Yale University offers for-credit introductory art seminars, Basic Drawing and Painting Basics, during Yale Summer Session on Yale’s main campus — and now at a high-security facility in Cheshire, Connecticut.
In partnership with the Yale Prison Education Initiative, the School of Art organized an inaugural summer art program for incarcerated individuals at the Manson Youth Institution, which hosts inmates aged 14 to 21. The program offered two five-week courses in sequence — Basic Drawing and Painting Basics — as well as two extracurricular workshops for inmates between the ages of 18 and 21.
“One credit after another opens up worlds for those students — both independently in their own intellectual space and outside of prison as well,” said Zelda Roland ’08, GRD ’16, the founding director of the Yale Prison Education Initiative, at a panel hosted by graduate instructors and program organizers Tuesday evening.
The partnership is the flagship program of the Yale School of Art’s new schoolwide Art and Social Justice Initiative, which will contribute to scholarships, promote research, extend pedagogical offerings and explore projects that foster critical and collective consciousness around social engagement.
The initiative began in November 2017 with a $750,000 donation by two anonymous Yale alumni.
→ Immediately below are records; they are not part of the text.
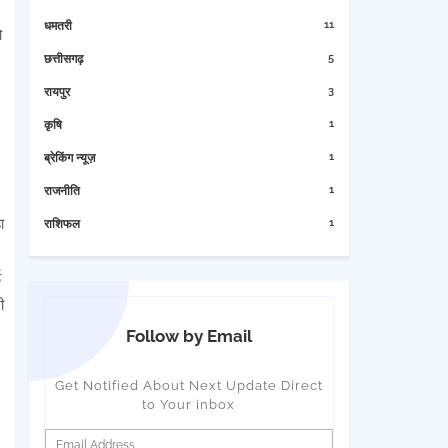
11
धमतरी
ो
5
छत्तीसगढ़
3
रायपुर
1
कृषि
1
ब्रेकिंग न्यूज़
1
राजनीति
ा
1
राशिफल
ड
ी
Follow by Email
Get Notified About Next Update Direct
to Your inbox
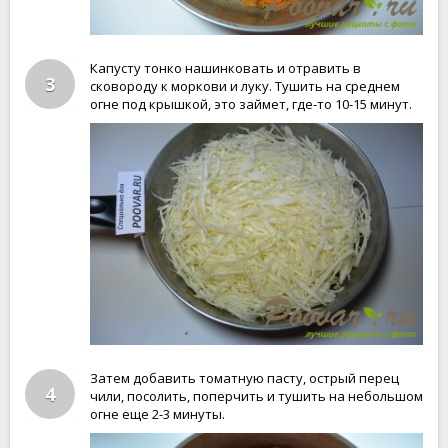
Капусту тонко нашинковать и отравить в
3
сковороду к моркови и луку. Тушить на среднем
огне под крышкой, это займет, где-то 10-15 минут.
Затем добавить томатную пасту, острый перец
4
чили, посолить, поперчить и тушить на небольшом
огне еще 2-3 минуты.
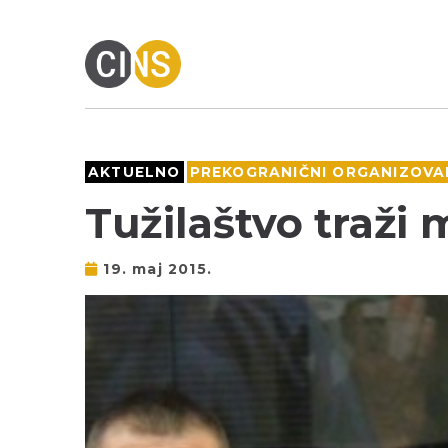
AKTUELNO
PREKOGRANIČNI ORGANIZOVAN
Tužilaštvo traži
19. maj 2015.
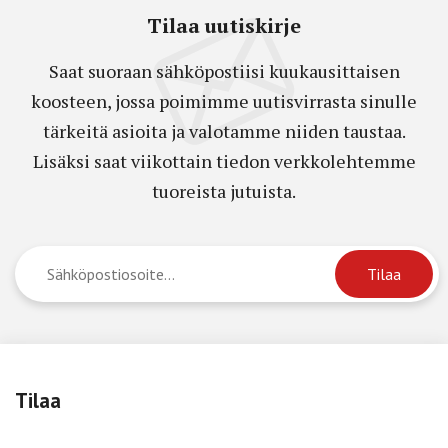
Tilaa uutiskirje
Saat suoraan sähköpostiisi kuukausittaisen
koosteen, jossa poimimme uutisvirrasta sinulle
tärkeitä asioita ja valotamme niiden taustaa.
Lisäksi saat viikottain tiedon verkkolehtemme
tuoreista jutuista.
Tilaa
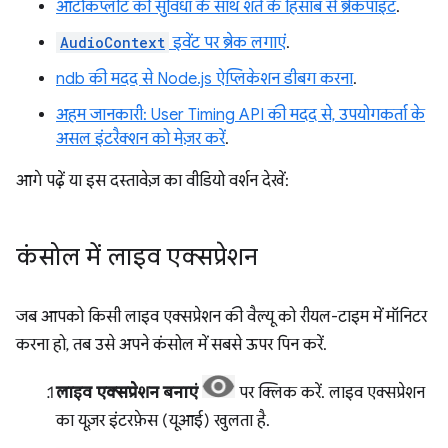
ऑटोकंप्लीट की सुविधा के साथ शर्त के हिसाब से ब्रेकपॉइंट
.
AudioContext
इवेंट पर ब्रेक लगाएं
.
ndb की मदद से Node.js ऐप्लिकेशन डीबग करना
.
अहम जानकारी: User Timing API की मदद से, उपयोगकर्ता के
असल इंटरैक्शन को मेज़र करें
.
आगे पढ़ें या इस दस्तावेज़ का वीडियो वर्शन देखें:
कंसोल में लाइव एक्सप्रेशन
जब आपको किसी लाइव एक्सप्रेशन की वैल्यू को रीयल-टाइम में मॉनिटर
करना हो, तब उसे अपने कंसोल में सबसे ऊपर पिन करें.
लाइव एक्सप्रेशन बनाएं
पर क्लिक करें. लाइव एक्सप्रेशन
का यूज़र इंटरफ़ेस (यूआई) खुलता है.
“[The donors] felt it was important to respect artists who both now and historically sided with being involved in social engagement, civil discourses, looking into repression, prejudice and injustice,” School of Art Dean Marta Kuzma said.
Classes offered by the program at Manson are identical to existing courses offered by the Yale School of Art to undergraduates on campus. Roland said that course materials and subject matter was not altered, and inmates receive the same instruction and guidance as Yale students.
To apply to the class, incarcerated individuals answered questions such as “Do you have a favorite book, painting, film, poem or song?” They also had to create a drawing from observation. Lastly they had to select two of six printed paintings to compare and contrast color, content, style, technique, tone and meaning.
Ernest Bryant, ART ’18 taught Basic Drawing this summer. He said the class focused on the articulation of space, observational studies and alternative interpretations of drawing, as well as art history.
Bryant told the News that he began the class teaching pieces from Gardner’s “Art Through the Ages” textbook to give students foundational terms so that they could begin be on the same page when speaking about works. The class also analyzed movie posters with hierarchy of scale in mind, and made drawings with different perspectives — on the grid, in an abstract form and from observation.
Roland said that one of Bryant’s students who was recently released got permission to audit an introductory architecture course at Yale College.
Clare Kambhu ART ’18 and Julia Rooney ART ’18 co-taught a course focusing on basic painting techniques. Instead of structuring the class by genre, Rooney said the class focused on concepts that could be applied and used in situations outside the prison facility. Students also kept their own sketchbooks which they could use inside and outside the classroom.
The students created over 100 individual color cards, which were used to assemble a large color wheel as a group. The wheel remained in the classroom for the rest of the course, serving as both a resource and a visually rich work, Rooney told the News.
“In a place where you’re supposed to be as separated from your body as possible, we wanted it to be as much of a body experience as possible,” Kambhu said.
The program organizers also held study halls, or “studio time,” twice a week when students could have an opportunity to ask questions and complete homework with access to the drawing materials and paint.
In addition to the weekslong courses offered, graduate students hosted shorter workshops.
Nate Pyper ART ’18 taught a one-day workshop about zine production, which he said encourages autonomy through self-publishing. After reading and discussing the Russian revolutionary children’s book “About Two Squares” by El Lissitzky, his students used one sheet of paper to make a 6-page zine.
Danny Ginsburg ART ’18 taught a three-day workshop — entitled “Painting Materials” — in which students learned how to make gesso and paint from raw materials to complete a conceptual painting. Before creating their final work, the students were given a piece of paper with dichotomous artistic qualities to constrict and define their painting. One student, whose chosen parameters were “Three colors, with a brush, slow and fast,” had time to create two final pieces. In red, black and white, he painted curved and straight lines that intersected in the middle of the page.
Kuzma told the News that the School of Art hopes to continue, and possibly even expand, the program in the future. She and Roland are considering extending the program to other correctional facilities in Connecticut.
The School of Art was established in 1869.
Correction, Sept. 29: A previous version of this story said that the the Manson Youth Institution houses inmates between the ages of 18 and 21. In fact, the inmates’ ages range from 14 to 21. However, the students involved in the YPEI and School of Art’s partnership program are between the ages of 18 and 21.
Clarification, Sept. 29: This version of the article clarifies that the program at Manson Youth Institution is owned by the YPEI, not the School of Art. It also clarifies that the YPEI classes were offered through the Yale Summer Session.